Sendo assim, nas análises do próximo capítulo adota-se uma abordagem interpretativa que concilia a teoria das tópicas e da narratividade. A partir da identificação de agentes musicais no plano temático, assim como de tópicas musicais, são realizadas interpretações da

narratividade em Uirapuru, demonstrando como o roteiro do argumento e a forma musical estão relacionados. A partir de uma abordagem fundamentada na análise narrativa de Grabócz (2009), as interpretações demonstram os elementos do argumento selecionados pelo compositor para representar musicalmente a história através da música.

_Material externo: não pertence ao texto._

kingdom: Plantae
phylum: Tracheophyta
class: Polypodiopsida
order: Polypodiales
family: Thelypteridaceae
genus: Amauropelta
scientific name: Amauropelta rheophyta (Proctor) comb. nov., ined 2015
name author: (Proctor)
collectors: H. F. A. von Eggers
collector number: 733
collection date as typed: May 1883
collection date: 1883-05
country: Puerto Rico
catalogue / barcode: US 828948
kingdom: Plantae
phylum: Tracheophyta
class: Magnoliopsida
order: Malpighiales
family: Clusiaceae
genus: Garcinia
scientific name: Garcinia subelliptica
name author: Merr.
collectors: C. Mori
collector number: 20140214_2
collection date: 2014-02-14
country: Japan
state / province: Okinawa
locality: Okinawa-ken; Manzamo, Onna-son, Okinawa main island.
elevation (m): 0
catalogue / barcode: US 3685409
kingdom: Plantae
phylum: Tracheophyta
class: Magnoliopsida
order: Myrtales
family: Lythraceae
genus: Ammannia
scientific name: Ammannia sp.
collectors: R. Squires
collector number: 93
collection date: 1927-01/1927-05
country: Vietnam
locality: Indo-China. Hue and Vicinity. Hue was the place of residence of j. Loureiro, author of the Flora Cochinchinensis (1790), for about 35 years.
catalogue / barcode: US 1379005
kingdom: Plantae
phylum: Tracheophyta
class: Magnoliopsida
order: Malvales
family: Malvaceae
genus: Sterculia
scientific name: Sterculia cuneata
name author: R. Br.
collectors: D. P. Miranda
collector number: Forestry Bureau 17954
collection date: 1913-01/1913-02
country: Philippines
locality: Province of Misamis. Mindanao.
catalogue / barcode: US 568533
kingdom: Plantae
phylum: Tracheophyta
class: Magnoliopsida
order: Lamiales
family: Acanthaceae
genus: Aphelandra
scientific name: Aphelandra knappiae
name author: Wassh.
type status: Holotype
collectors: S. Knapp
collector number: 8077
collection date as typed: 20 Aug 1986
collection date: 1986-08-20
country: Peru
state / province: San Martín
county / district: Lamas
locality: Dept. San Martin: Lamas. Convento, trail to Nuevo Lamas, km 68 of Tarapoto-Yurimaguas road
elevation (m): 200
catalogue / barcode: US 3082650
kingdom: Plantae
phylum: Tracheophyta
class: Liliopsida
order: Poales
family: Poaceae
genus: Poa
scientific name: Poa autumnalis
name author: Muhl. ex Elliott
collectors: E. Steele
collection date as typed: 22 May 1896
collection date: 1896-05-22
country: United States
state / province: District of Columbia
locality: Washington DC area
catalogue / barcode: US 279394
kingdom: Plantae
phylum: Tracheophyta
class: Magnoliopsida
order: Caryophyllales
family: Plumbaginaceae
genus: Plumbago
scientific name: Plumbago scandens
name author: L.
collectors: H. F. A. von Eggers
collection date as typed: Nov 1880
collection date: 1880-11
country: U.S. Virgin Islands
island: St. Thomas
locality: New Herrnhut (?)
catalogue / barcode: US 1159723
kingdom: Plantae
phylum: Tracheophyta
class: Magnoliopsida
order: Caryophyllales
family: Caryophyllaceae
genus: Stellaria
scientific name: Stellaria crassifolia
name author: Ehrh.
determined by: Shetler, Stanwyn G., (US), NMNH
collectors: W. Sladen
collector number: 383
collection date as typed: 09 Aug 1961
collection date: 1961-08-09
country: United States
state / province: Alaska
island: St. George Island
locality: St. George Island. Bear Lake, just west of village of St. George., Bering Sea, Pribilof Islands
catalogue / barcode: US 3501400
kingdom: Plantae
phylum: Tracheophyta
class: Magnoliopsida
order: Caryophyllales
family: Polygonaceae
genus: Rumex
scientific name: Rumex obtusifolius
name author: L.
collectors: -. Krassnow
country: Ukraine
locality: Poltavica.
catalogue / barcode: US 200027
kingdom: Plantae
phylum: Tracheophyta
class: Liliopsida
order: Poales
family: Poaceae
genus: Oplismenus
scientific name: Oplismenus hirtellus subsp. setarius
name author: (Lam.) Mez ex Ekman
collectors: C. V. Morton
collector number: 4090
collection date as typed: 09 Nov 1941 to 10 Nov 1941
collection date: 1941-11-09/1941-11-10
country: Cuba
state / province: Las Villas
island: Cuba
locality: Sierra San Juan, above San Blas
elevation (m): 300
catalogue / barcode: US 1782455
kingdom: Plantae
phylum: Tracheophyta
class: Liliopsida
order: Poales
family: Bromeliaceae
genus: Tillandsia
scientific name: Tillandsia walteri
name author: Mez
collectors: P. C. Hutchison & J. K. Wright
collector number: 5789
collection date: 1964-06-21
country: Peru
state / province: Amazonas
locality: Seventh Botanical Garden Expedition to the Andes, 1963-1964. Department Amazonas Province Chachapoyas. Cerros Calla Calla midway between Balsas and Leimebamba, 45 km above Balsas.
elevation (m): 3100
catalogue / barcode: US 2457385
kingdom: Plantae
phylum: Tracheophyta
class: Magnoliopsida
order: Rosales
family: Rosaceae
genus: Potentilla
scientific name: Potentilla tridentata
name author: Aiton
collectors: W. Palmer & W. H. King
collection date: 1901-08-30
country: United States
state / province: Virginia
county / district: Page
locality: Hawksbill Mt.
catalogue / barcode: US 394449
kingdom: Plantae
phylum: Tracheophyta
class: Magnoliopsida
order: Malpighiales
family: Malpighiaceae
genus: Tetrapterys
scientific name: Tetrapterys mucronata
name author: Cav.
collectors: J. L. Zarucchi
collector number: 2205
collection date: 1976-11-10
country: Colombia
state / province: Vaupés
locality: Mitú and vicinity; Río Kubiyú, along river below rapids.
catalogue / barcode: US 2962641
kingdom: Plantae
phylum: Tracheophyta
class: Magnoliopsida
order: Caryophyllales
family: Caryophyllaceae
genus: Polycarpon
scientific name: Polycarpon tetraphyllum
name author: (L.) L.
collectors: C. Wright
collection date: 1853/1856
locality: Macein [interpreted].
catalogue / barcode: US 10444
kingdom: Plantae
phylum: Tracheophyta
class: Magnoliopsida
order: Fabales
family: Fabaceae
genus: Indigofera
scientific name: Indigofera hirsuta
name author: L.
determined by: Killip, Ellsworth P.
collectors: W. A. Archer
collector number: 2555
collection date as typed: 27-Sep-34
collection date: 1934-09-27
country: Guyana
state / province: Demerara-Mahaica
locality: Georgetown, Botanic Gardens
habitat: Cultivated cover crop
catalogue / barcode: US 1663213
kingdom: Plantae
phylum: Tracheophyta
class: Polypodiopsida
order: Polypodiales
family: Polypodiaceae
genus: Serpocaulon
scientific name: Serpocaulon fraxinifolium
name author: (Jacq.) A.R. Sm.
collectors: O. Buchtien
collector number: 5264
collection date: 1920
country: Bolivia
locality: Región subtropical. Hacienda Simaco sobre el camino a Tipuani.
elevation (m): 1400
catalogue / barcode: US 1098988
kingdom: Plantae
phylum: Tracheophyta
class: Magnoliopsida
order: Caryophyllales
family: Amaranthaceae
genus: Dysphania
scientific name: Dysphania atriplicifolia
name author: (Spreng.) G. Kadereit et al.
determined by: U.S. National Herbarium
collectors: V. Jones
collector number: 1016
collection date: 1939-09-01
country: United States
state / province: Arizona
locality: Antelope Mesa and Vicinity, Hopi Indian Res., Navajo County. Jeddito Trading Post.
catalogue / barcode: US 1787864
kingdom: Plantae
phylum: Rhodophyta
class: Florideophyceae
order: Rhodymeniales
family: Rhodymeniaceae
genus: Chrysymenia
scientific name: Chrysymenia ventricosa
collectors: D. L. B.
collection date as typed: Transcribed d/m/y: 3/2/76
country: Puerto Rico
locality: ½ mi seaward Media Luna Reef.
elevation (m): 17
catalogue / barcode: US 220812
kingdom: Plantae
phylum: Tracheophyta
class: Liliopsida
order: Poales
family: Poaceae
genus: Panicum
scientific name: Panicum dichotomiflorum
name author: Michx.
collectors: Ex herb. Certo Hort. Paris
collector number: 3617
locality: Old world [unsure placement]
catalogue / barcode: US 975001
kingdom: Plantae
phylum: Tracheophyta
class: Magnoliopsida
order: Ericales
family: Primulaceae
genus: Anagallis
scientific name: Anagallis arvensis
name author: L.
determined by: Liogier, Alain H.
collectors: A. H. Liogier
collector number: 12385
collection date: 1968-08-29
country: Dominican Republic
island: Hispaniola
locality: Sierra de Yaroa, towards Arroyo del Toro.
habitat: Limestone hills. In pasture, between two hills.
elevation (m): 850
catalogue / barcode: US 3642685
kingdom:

A teoria das tópicas colocada ao lado da teoria da narratividade pode levar à ideia de que a primeira está mais relacionada com a decodificação de signos musicais, ou seja, com a objetividade científica, e a segunda associada com a interpretação do discurso musical, mais hermenêutica. Como demonstra Hatten (1994, p. 33) as teorias da linguagem não são consensuais sobre até que ponto a decodificação de sinais e a interpretação de acordo com o contexto são autônomas. Acredito que ambas as tarefas são essencialmente interpretativas, e portanto ambas tem seus riscos. Sua associação é uma maneira de levar adiante o ato interpretativo, como aconselha Klein: “Se as leituras analíticas hermenêuticas da música são perigosas, a cura para elas não é interpretar menos, mas interpretar mais” (KLEIN, 2013, p. 23).